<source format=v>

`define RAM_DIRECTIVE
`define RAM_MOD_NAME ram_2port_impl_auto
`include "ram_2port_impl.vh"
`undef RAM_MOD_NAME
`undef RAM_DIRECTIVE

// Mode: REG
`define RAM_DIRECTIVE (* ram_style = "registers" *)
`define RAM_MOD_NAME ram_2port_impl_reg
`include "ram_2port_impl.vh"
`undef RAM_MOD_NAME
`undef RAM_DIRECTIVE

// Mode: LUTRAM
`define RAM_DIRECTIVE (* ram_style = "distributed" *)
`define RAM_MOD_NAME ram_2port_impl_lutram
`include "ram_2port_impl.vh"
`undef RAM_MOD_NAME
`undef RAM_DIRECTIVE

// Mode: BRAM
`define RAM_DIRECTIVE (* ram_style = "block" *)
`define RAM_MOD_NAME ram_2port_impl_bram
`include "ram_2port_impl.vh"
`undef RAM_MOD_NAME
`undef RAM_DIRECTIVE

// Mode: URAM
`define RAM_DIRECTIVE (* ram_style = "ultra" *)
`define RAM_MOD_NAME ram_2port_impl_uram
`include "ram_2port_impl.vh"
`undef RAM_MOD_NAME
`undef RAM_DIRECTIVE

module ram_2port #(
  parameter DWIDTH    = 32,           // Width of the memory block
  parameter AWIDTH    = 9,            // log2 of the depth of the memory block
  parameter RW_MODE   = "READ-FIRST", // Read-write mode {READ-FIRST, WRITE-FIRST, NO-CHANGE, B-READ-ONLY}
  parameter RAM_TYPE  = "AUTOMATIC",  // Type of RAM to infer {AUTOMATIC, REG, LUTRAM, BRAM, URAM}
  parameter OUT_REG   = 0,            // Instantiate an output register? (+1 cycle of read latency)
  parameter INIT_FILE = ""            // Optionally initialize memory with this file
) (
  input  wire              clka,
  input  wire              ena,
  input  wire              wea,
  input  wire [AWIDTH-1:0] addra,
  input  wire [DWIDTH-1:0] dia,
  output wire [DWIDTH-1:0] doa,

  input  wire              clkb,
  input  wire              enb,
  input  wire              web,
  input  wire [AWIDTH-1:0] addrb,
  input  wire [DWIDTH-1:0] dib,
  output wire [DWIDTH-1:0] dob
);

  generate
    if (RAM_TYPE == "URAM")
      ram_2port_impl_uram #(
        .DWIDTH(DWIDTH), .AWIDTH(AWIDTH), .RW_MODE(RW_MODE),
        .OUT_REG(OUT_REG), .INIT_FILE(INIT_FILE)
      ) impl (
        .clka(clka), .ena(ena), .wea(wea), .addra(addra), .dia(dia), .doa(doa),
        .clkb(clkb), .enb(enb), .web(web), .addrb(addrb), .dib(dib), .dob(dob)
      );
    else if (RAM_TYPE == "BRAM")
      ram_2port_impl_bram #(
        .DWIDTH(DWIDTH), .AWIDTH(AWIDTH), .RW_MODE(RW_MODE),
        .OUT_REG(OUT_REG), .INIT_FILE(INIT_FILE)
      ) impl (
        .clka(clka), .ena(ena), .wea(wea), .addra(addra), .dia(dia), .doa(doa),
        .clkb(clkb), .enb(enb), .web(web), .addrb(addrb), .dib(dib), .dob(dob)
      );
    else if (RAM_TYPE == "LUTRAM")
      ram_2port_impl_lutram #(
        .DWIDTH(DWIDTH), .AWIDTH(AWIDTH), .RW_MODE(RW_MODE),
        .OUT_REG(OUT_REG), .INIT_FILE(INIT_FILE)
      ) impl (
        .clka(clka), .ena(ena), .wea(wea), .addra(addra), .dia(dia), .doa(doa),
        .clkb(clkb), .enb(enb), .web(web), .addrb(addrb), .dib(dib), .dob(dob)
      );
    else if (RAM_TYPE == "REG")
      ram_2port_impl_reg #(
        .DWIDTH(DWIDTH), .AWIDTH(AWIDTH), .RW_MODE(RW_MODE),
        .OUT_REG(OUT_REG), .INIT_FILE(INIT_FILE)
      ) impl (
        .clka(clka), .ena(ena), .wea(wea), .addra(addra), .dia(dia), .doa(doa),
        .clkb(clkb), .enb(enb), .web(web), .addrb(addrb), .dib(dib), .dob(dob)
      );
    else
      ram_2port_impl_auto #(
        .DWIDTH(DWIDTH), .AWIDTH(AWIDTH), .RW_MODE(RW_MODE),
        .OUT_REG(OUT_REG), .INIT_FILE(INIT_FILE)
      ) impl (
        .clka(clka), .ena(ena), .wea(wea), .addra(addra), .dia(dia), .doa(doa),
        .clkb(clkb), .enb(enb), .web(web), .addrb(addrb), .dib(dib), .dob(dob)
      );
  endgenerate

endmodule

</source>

· · · ·

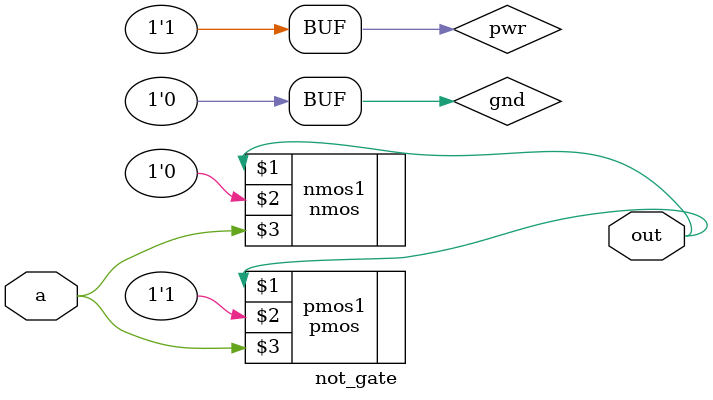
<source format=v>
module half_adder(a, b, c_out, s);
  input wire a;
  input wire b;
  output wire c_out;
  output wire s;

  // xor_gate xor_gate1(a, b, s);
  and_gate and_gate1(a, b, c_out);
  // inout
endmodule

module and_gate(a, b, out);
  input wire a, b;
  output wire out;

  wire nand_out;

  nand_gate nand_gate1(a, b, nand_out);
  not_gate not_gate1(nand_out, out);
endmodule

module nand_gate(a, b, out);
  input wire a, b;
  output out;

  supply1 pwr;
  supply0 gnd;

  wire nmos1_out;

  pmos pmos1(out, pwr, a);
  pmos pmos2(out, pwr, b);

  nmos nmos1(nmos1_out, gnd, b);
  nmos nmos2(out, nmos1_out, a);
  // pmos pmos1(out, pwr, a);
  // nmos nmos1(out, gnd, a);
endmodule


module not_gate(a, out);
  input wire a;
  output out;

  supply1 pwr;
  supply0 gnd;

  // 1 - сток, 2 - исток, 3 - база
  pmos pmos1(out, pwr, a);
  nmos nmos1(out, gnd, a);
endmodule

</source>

· · · ·

Exercise description: Sift through the material above and copy each line that holds "output".

Answer to the problem:
  parameter OUT_REG   = 0,            // Instantiate an output register? (+1 cycle of read latency)
  output wire [DWIDTH-1:0] doa,
  output wire [DWIDTH-1:0] dob
  output wire c_out;
  output wire s;
  output wire out;
  output out;
  output out;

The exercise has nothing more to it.